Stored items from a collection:
────────────────

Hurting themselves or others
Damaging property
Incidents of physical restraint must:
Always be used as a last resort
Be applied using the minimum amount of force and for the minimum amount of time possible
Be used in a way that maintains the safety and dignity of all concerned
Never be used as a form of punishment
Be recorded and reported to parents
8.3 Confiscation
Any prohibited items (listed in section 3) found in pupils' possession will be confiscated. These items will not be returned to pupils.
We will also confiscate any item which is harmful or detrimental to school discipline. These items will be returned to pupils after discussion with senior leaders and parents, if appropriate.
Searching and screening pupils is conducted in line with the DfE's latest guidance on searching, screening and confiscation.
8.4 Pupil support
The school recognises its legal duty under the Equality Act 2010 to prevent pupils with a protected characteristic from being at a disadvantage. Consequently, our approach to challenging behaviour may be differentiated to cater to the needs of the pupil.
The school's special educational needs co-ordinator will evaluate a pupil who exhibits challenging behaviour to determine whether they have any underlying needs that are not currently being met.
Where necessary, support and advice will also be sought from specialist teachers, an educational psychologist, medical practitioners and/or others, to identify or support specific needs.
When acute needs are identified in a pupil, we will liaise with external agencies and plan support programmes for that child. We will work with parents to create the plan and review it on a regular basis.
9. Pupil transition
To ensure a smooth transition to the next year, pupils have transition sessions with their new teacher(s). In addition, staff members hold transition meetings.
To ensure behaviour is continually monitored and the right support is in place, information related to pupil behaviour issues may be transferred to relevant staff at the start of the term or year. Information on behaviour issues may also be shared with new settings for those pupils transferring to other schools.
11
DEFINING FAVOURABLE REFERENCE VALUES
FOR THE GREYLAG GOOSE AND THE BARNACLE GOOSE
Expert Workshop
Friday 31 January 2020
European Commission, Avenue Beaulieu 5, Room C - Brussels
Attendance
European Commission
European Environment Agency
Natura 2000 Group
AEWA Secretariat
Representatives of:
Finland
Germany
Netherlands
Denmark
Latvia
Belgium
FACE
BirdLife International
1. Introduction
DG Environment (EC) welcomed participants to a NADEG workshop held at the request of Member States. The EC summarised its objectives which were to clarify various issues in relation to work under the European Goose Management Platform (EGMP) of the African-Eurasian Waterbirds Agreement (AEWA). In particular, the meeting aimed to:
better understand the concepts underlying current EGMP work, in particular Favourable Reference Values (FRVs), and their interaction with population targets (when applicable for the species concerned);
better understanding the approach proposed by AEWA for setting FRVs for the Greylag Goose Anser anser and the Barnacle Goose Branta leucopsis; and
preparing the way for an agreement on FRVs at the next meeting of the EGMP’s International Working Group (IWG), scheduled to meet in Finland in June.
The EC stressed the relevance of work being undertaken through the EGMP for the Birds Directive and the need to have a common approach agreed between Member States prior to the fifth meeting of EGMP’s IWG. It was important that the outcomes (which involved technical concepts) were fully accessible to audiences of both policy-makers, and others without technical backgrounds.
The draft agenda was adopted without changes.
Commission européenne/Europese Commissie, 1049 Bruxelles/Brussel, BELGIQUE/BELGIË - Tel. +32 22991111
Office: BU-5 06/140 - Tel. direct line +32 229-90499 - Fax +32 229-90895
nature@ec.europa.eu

────────────────

About this exercise :: Return every record, leaving each line exactly as it was given.

Answer section ::
Hurting themselves or others
Damaging property
Incidents of physical restraint must:
Always be used as a last resort
Be applied using the minimum amount of force and for the minimum amount of time possible
Be used in a way that maintains the safety and dignity of all concerned
Never be used as a form of punishment
Be recorded and reported to parents
8.3 Confiscation
Any prohibited items (listed in section 3) found in pupils' possession will be confiscated. These items will not be returned to pupils.
We will also confiscate any item which is harmful or detrimental to school discipline. These items will be returned to pupils after discussion with senior leaders and parents, if appropriate.
Searching and screening pupils is conducted in line with the DfE's latest guidance on searching, screening and confiscation.
8.4 Pupil support
The school recognises its legal duty under the Equality Act 2010 to prevent pupils with a protected characteristic from being at a disadvantage. Consequently, our approach to challenging behaviour may be differentiated to cater to the needs of the pupil.
The school's special educational needs co-ordinator will evaluate a pupil who exhibits challenging behaviour to determine whether they have any underlying needs that are not currently being met.
Where necessary, support and advice will also be sought from specialist teachers, an educational psychologist, medical practitioners and/or others, to identify or support specific needs.
When acute needs are identified in a pupil, we will liaise with external agencies and plan support programmes for that child. We will work with parents to create the plan and review it on a regular basis.
9. Pupil transition
To ensure a smooth transition to the next year, pupils have transition sessions with their new teacher(s). In addition, staff members hold transition meetings.
To ensure behaviour is continually monitored and the right support is in place, information related to pupil behaviour issues may be transferred to relevant staff at the start of the term or year. Information on behaviour issues may also be shared with new settings for those pupils transferring to other schools.
11
DEFINING FAVOURABLE REFERENCE VALUES
FOR THE GREYLAG GOOSE AND THE BARNACLE GOOSE
Expert Workshop
Friday 31 January 2020
European Commission, Avenue Beaulieu 5, Room C - Brussels
Attendance
European Commission
European Environment Agency
Natura 2000 Group
AEWA Secretariat
Representatives of:
Finland
Germany
Netherlands
Denmark
Latvia
Belgium
FACE
BirdLife International
1. Introduction
DG Environment (EC) welcomed participants to a NADEG workshop held at the request of Member States. The EC summarised its objectives which were to clarify various issues in relation to work under the European Goose Management Platform (EGMP) of the African-Eurasian Waterbirds Agreement (AEWA). In particular, the meeting aimed to:
better understand the concepts underlying current EGMP work, in particular Favourable Reference Values (FRVs), and their interaction with population targets (when applicable for the species concerned);
better understanding the approach proposed by AEWA for setting FRVs for the Greylag Goose Anser anser and the Barnacle Goose Branta leucopsis; and
preparing the way for an agreement on FRVs at the next meeting of the EGMP’s International Working Group (IWG), scheduled to meet in Finland in June.
The EC stressed the relevance of work being undertaken through the EGMP for the Birds Directive and the need to have a common approach agreed between Member States prior to the fifth meeting of EGMP’s IWG. It was important that the outcomes (which involved technical concepts) were fully accessible to audiences of both policy-makers, and others without technical backgrounds.
The draft agenda was adopted without changes.
Commission européenne/Europese Commissie, 1049 Bruxelles/Brussel, BELGIQUE/BELGIË - Tel. +32 22991111
Office: BU-5 06/140 - Tel. direct line +32 229-90499 - Fax +32 229-90895
nature@ec.europa.eu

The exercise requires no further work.